§ TASK BRIEF
Except for the pictures, retype the records that follow exactly.

DATA LISTING START

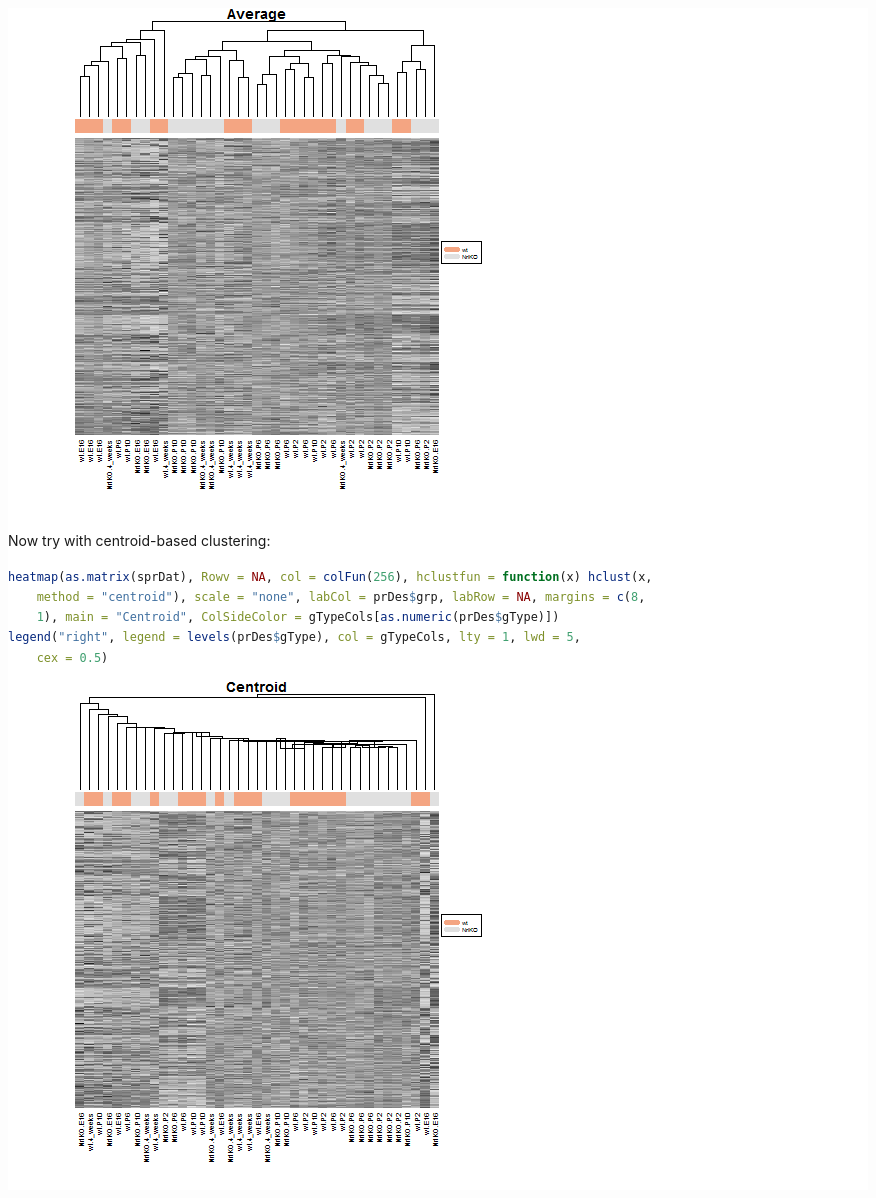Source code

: ![plot of chunk unnamed-chunk-9](figure/unnamed-chunk-9.png) 


Now try with centroid-based clustering:

```r
heatmap(as.matrix(sprDat), Rowv = NA, col = colFun(256), hclustfun = function(x) hclust(x, 
    method = "centroid"), scale = "none", labCol = prDes$grp, labRow = NA, margins = c(8, 
    1), main = "Centroid", ColSideColor = gTypeCols[as.numeric(prDes$gType)])
legend("right", legend = levels(prDes$gType), col = gTypeCols, lty = 1, lwd = 5, 
    cex = 0.5)
```

![plot of chunk unnamed-chunk-10](figure/unnamed-chunk-10.png) 
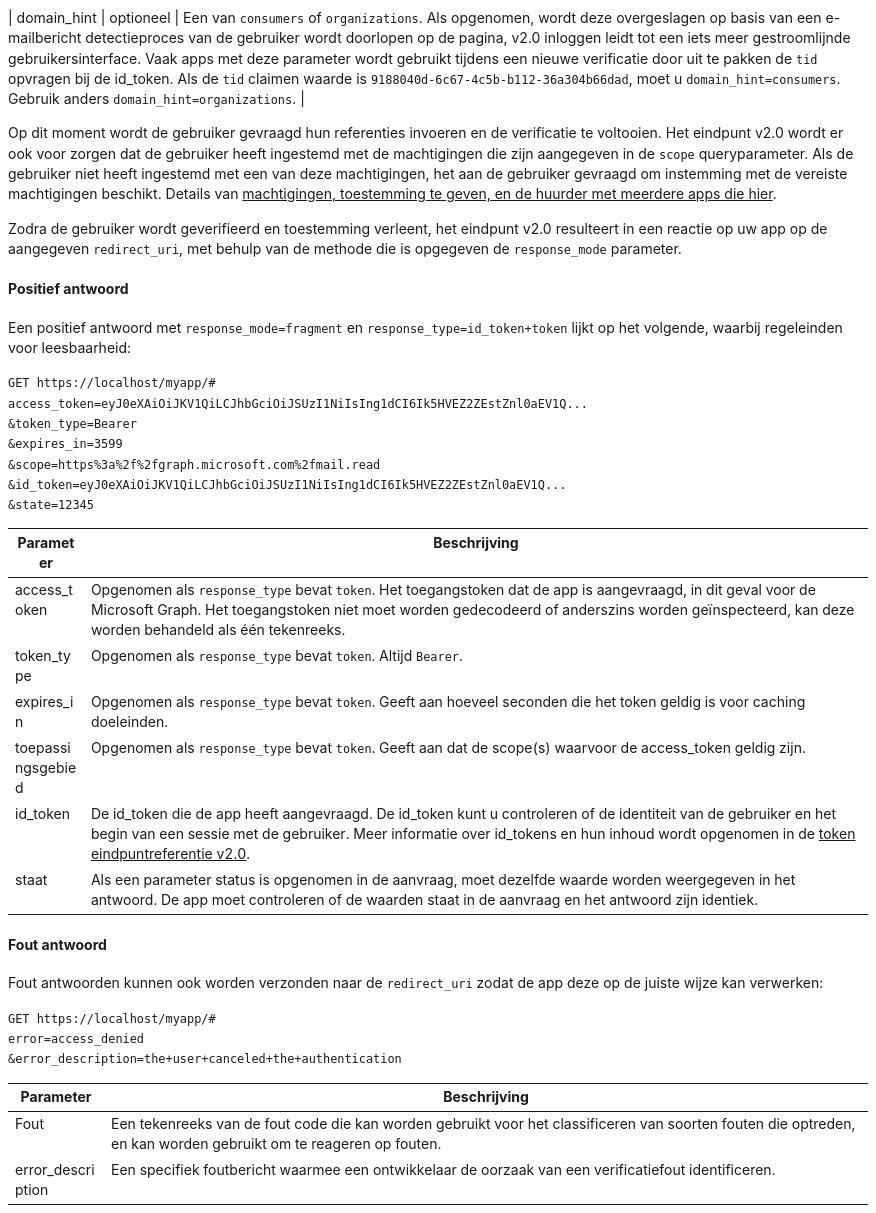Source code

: | domain_hint | optioneel | Een van `consumers` of `organizations`.  Als opgenomen, wordt deze overgeslagen op basis van een e-mailbericht detectieproces van de gebruiker wordt doorlopen op de pagina, v2.0 inloggen leidt tot een iets meer gestroomlijnde gebruikersinterface.  Vaak apps met deze parameter wordt gebruikt tijdens een nieuwe verificatie door uit te pakken de `tid` opvragen bij de id_token.  Als de `tid` claimen waarde is `9188040d-6c67-4c5b-b112-36a304b66dad`, moet u `domain_hint=consumers`.  Gebruik anders `domain_hint=organizations`. |

Op dit moment wordt de gebruiker gevraagd hun referenties invoeren en de verificatie te voltooien.  Het eindpunt v2.0 wordt er ook voor zorgen dat de gebruiker heeft ingestemd met de machtigingen die zijn aangegeven in de `scope` queryparameter.  Als de gebruiker niet heeft ingestemd met een van deze machtigingen, het aan de gebruiker gevraagd om instemming met de vereiste machtigingen beschikt.  Details van [machtigingen, toestemming te geven, en de huurder met meerdere apps die hier](active-directory-v2-scopes.md).

Zodra de gebruiker wordt geverifieerd en toestemming verleent, het eindpunt v2.0 resulteert in een reactie op uw app op de aangegeven `redirect_uri`, met behulp van de methode die is opgegeven de `response_mode` parameter.

#### <a name="successful-response"></a>Positief antwoord

Een positief antwoord met `response_mode=fragment` en `response_type=id_token+token` lijkt op het volgende, waarbij regeleinden voor leesbaarheid:

```
GET https://localhost/myapp/#
access_token=eyJ0eXAiOiJKV1QiLCJhbGciOiJSUzI1NiIsIng1dCI6Ik5HVEZ2ZEstZnl0aEV1Q...
&token_type=Bearer
&expires_in=3599
&scope=https%3a%2f%2fgraph.microsoft.com%2fmail.read 
&id_token=eyJ0eXAiOiJKV1QiLCJhbGciOiJSUzI1NiIsIng1dCI6Ik5HVEZ2ZEstZnl0aEV1Q...
&state=12345
```

| Parameter | Beschrijving |
| ----------------------- | ------------------------------- |
| access_token | Opgenomen als `response_type` bevat `token`. Het toegangstoken dat de app is aangevraagd, in dit geval voor de Microsoft Graph.  Het toegangstoken niet moet worden gedecodeerd of anderszins worden geïnspecteerd, kan deze worden behandeld als één tekenreeks. |
| token_type | Opgenomen als `response_type` bevat `token`.  Altijd `Bearer`. |
| expires_in | Opgenomen als `response_type` bevat `token`.  Geeft aan hoeveel seconden die het token geldig is voor caching doeleinden. |
| toepassingsgebied | Opgenomen als `response_type` bevat `token`.  Geeft aan dat de scope(s) waarvoor de access_token geldig zijn. |
| id_token | De id_token die de app heeft aangevraagd. De id_token kunt u controleren of de identiteit van de gebruiker en het begin van een sessie met de gebruiker.  Meer informatie over id_tokens en hun inhoud wordt opgenomen in de [token eindpuntreferentie v2.0](active-directory-v2-tokens.md).  |
| staat | Als een parameter status is opgenomen in de aanvraag, moet dezelfde waarde worden weergegeven in het antwoord. De app moet controleren of de waarden staat in de aanvraag en het antwoord zijn identiek. |


#### <a name="error-response"></a>Fout antwoord
Fout antwoorden kunnen ook worden verzonden naar de `redirect_uri` zodat de app deze op de juiste wijze kan verwerken:

```
GET https://localhost/myapp/#
error=access_denied
&error_description=the+user+canceled+the+authentication
```

| Parameter | Beschrijving |
| ----------------------- | ------------------------------- |
| Fout | Een tekenreeks van de fout code die kan worden gebruikt voor het classificeren van soorten fouten die optreden, en kan worden gebruikt om te reageren op fouten. |
| error_description | Een specifiek foutbericht waarmee een ontwikkelaar de oorzaak van een verificatiefout identificeren.  |
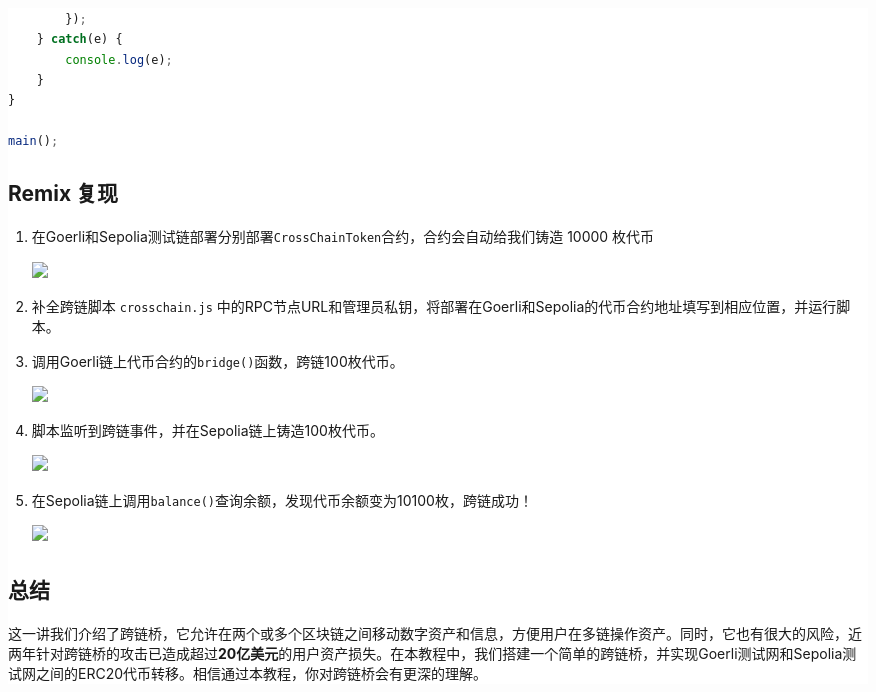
 ```javascript
        });
    } catch(e) {
        console.log(e);
    } 
}

main();
```

## Remix 复现

1. 在Goerli和Sepolia测试链部署分别部署`CrossChainToken`合约，合约会自动给我们铸造 10000 枚代币

    ![](./img/54-4.png)

2. 补全跨链脚本 `crosschain.js` 中的RPC节点URL和管理员私钥，将部署在Goerli和Sepolia的代币合约地址填写到相应位置，并运行脚本。

3. 调用Goerli链上代币合约的`bridge()`函数，跨链100枚代币。

    ![](./img/54-6.png)

4. 脚本监听到跨链事件，并在Sepolia链上铸造100枚代币。

    ![](./img/54-7.png)

5. 在Sepolia链上调用`balance()`查询余额，发现代币余额变为10100枚，跨链成功！

    ![](./img/54-8.png)

## 总结

这一讲我们介绍了跨链桥，它允许在两个或多个区块链之间移动数字资产和信息，方便用户在多链操作资产。同时，它也有很大的风险，近两年针对跨链桥的攻击已造成超过**20亿美元**的用户资产损失。在本教程中，我们搭建一个简单的跨链桥，并实现Goerli测试网和Sepolia测试网之间的ERC20代币转移。相信通过本教程，你对跨链桥会有更深的理解。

DATA LISTING END

§ RESPONSE TO THIS EXERCISE
Source code

: ![plot of chunk unnamed-chunk-9](figure/unnamed-chunk-9.png) 


Now try with centroid-based clustering:

```r
heatmap(as.matrix(sprDat), Rowv = NA, col = colFun(256), hclustfun = function(x) hclust(x, 
    method = "centroid"), scale = "none", labCol = prDes$grp, labRow = NA, margins = c(8, 
    1), main = "Centroid", ColSideColor = gTypeCols[as.numeric(prDes$gType)])
legend("right", legend = levels(prDes$gType), col = gTypeCols, lty = 1, lwd = 5, 
    cex = 0.5)
```

![plot of chunk unnamed-chunk-10](figure/unnamed-chunk-10.png) 
Source code

: | domain_hint | optioneel | Een van `consumers` of `organizations`.  Als opgenomen, wordt deze overgeslagen op basis van een e-mailbericht detectieproces van de gebruiker wordt doorlopen op de pagina, v2.0 inloggen leidt tot een iets meer gestroomlijnde gebruikersinterface.  Vaak apps met deze parameter wordt gebruikt tijdens een nieuwe verificatie door uit te pakken de `tid` opvragen bij de id_token.  Als de `tid` claimen waarde is `9188040d-6c67-4c5b-b112-36a304b66dad`, moet u `domain_hint=consumers`.  Gebruik anders `domain_hint=organizations`. |

Op dit moment wordt de gebruiker gevraagd hun referenties invoeren en de verificatie te voltooien.  Het eindpunt v2.0 wordt er ook voor zorgen dat de gebruiker heeft ingestemd met de machtigingen die zijn aangegeven in de `scope` queryparameter.  Als de gebruiker niet heeft ingestemd met een van deze machtigingen, het aan de gebruiker gevraagd om instemming met de vereiste machtigingen beschikt.  Details van [machtigingen, toestemming te geven, en de huurder met meerdere apps die hier](active-directory-v2-scopes.md).

Zodra de gebruiker wordt geverifieerd en toestemming verleent, het eindpunt v2.0 resulteert in een reactie op uw app op de aangegeven `redirect_uri`, met behulp van de methode die is opgegeven de `response_mode` parameter.

#### <a name="successful-response"></a>Positief antwoord

Een positief antwoord met `response_mode=fragment` en `response_type=id_token+token` lijkt op het volgende, waarbij regeleinden voor leesbaarheid:

```
GET https://localhost/myapp/#
access_token=eyJ0eXAiOiJKV1QiLCJhbGciOiJSUzI1NiIsIng1dCI6Ik5HVEZ2ZEstZnl0aEV1Q...
&token_type=Bearer
&expires_in=3599
&scope=https%3a%2f%2fgraph.microsoft.com%2fmail.read 
&id_token=eyJ0eXAiOiJKV1QiLCJhbGciOiJSUzI1NiIsIng1dCI6Ik5HVEZ2ZEstZnl0aEV1Q...
&state=12345
```

| Parameter | Beschrijving |
| ----------------------- | ------------------------------- |
| access_token | Opgenomen als `response_type` bevat `token`. Het toegangstoken dat de app is aangevraagd, in dit geval voor de Microsoft Graph.  Het toegangstoken niet moet worden gedecodeerd of anderszins worden geïnspecteerd, kan deze worden behandeld als één tekenreeks. |
| token_type | Opgenomen als `response_type` bevat `token`.  Altijd `Bearer`. |
| expires_in | Opgenomen als `response_type` bevat `token`.  Geeft aan hoeveel seconden die het token geldig is voor caching doeleinden. |
| toepassingsgebied | Opgenomen als `response_type` bevat `token`.  Geeft aan dat de scope(s) waarvoor de access_token geldig zijn. |
| id_token | De id_token die de app heeft aangevraagd. De id_token kunt u controleren of de identiteit van de gebruiker en het begin van een sessie met de gebruiker.  Meer informatie over id_tokens en hun inhoud wordt opgenomen in de [token eindpuntreferentie v2.0](active-directory-v2-tokens.md).  |
| staat | Als een parameter status is opgenomen in de aanvraag, moet dezelfde waarde worden weergegeven in het antwoord. De app moet controleren of de waarden staat in de aanvraag en het antwoord zijn identiek. |


#### <a name="error-response"></a>Fout antwoord
Fout antwoorden kunnen ook worden verzonden naar de `redirect_uri` zodat de app deze op de juiste wijze kan verwerken:

```
GET https://localhost/myapp/#
error=access_denied
&error_description=the+user+canceled+the+authentication
```

| Parameter | Beschrijving |
| ----------------------- | ------------------------------- |
| Fout | Een tekenreeks van de fout code die kan worden gebruikt voor het classificeren van soorten fouten die optreden, en kan worden gebruikt om te reageren op fouten. |
| error_description | Een specifiek foutbericht waarmee een ontwikkelaar de oorzaak van een verificatiefout identificeren.  |
 ```javascript
        });
    } catch(e) {
        console.log(e);
    } 
}

main();
```

## Remix 复现

1. 在Goerli和Sepolia测试链部署分别部署`CrossChainToken`合约，合约会自动给我们铸造 10000 枚代币

    ![](./img/54-4.png)

2. 补全跨链脚本 `crosschain.js` 中的RPC节点URL和管理员私钥，将部署在Goerli和Sepolia的代币合约地址填写到相应位置，并运行脚本。

3. 调用Goerli链上代币合约的`bridge()`函数，跨链100枚代币。

    ![](./img/54-6.png)

4. 脚本监听到跨链事件，并在Sepolia链上铸造100枚代币。

    ![](./img/54-7.png)

5. 在Sepolia链上调用`balance()`查询余额，发现代币余额变为10100枚，跨链成功！

    ![](./img/54-8.png)

## 总结

这一讲我们介绍了跨链桥，它允许在两个或多个区块链之间移动数字资产和信息，方便用户在多链操作资产。同时，它也有很大的风险，近两年针对跨链桥的攻击已造成超过**20亿美元**的用户资产损失。在本教程中，我们搭建一个简单的跨链桥，并实现Goerli测试网和Sepolia测试网之间的ERC20代币转移。相信通过本教程，你对跨链桥会有更深的理解。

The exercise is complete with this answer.